**BRIEF A**
From the article on EU health claim laws, reproduce word for word the part that opens with the words containing "Related tags Health" and closes with "food sector abandonment.".
**BRIEF B**
Condense the paragraph of the article on EU health claim laws that begins "A German study – one of three" into a single shorter sentence that keeps its main facts.

**SOURCE PASSAGE**
start
Analyst: 'The fact is we have a lot of food marketers in Europe who are just not very good at their job...'

German impact study finds EU health claim laws blocking innovation; no excuse for lame marketing, says analyst

By Shane STARLING

- Last updated on GMT

EU food innovation is under threat from EU regulations, find researchers, but does the real problem lie elsewhere? ©iStock/klenger
EU food innovation is under threat from EU regulations, find researchers, but does the real problem lie elsewhere? ©iStock/klenger

Related tags Health claims regulation Nutrition

A German study – one of three analysing the impact of the EU’s strict health claim laws in place since 2008 – has concluded they are having severe innovation crimping effects. But a functional foods expert says marketeers need to drop engrained ‘can’t do’ attitudes.

The University of Bonn study identified several impacts of the EU nutrition and health claims regulation (NHCR) including consumer confusion over claim wording; limited R&D and functional food sector abandonment.
end
**DATA ROWS**
start
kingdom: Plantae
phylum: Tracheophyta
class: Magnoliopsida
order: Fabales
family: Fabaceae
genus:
end
**WORKED ANSWER A**
Related tags Health claims regulation Nutrition

A German study – one of three analysing the impact of the EU’s strict health claim laws in place since 2008 – has concluded they are having severe innovation crimping effects. But a functional foods expert says marketeers need to drop engrained ‘can’t do’ attitudes.

The University of Bonn study identified several impacts of the EU nutrition and health claims regulation (NHCR) including consumer confusion over claim wording; limited R&D and functional food sector abandonment.

**WORKED ANSWER B**
A German study, one of three on the EU's strict health claim laws in force since 2008, found that they severely crimp innovation, but a functional foods expert says marketers must drop ingrained "can't do" attitudes.